Hemianopsien nach Läsionen des Tractus opticus oder der Sehstrahlung lassen das neuronale Korrelat der Wahrnehmung in der Sehrinde intakt. Sie werden daher bei akutem Auftreten sofort positiv realisiert. Dagegen werden Hemianopsien nach Schädigungen der Sehrinde nicht wahrgenommen und nur indirekt erschlossen. Bis heute ist ungesichert, ob der isolierte Ausfall der primären Sehrinde für das Nichtge-wahrwerden einer Hemianopsie genügt oder hierfür zusätzlich auch die peristriären Rindenareale geschädigt sein müssen. Die neuronalen Mechanismen der corticalen Signalverarbeitung in der visuellen Projektionskette machen aber wahrscheinlich, dass schon bei Ausfall der primären Sehrinde eine Hemianopsie nicht mehr direkt wahrgenommen werden kann. Diese Annahme stützt sich darauf, dass in der Sehrinde eine Signalselektion erfolgt und uniform ausgeleuchtete Flächen nur durch die Aktivierung der Neurone an den Flächengrenzen weiter gemeldet werden. Die nachgeschalteten Areale können daher nicht entscheiden, ob im Falle eines Skotomes die fehlende Erregung physiologisch ist oder durch einen Defekt verursacht wird.
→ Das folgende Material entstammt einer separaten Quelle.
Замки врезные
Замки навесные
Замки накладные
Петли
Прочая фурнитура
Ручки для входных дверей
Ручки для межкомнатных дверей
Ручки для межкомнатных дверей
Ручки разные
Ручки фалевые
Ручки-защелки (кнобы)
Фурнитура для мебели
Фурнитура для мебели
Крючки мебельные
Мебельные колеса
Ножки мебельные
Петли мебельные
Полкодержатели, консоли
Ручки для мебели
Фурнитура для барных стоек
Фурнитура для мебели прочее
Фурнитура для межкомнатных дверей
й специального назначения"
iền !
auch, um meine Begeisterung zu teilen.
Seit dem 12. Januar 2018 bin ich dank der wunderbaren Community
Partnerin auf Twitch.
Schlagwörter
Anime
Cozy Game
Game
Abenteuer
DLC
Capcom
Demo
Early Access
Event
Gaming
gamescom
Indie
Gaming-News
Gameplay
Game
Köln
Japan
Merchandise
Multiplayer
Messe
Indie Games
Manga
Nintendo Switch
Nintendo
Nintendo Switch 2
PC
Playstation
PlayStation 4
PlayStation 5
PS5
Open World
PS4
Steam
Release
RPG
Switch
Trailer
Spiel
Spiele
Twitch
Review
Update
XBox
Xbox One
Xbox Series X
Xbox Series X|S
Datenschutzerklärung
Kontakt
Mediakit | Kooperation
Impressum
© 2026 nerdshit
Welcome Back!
Das Skotom wird daher aufgefüllt und nicht wahrgenommen. Dies sollte auch für ein hemianopisches „Skotom” gelten.

Summary

The neuronal correlate of perception in the visual area remains unimpaired in lesions of the optic tracts or the radiatio optica. Hemianopias due to lesions of these pathways are perceived immediately. On the contrary, hemianopias due to a lesion of the visual cortex are not perceived or are only indirectly realized. It has not been established if a lesion of the primary visual area alone is sufficient to make the patient unaware of a hemianopia or if additional impairments of the peristriate visual areas are required. Data processing within the cortical visual projection chain makes it likely, however, that a lesion of the striate cortex is enough. Under physiological conditions an uniformly illuminated field is represented in the neuronal activity by the borders of the field. Neurons within the field are not activated. The higher visual cortical areas can so not discriminate if an input missing from VI is a result of the physiological processing or of a lesion. Scotomas are therefore not perceived. By analogy this argument should also hold for a hemianopic “scotoma”.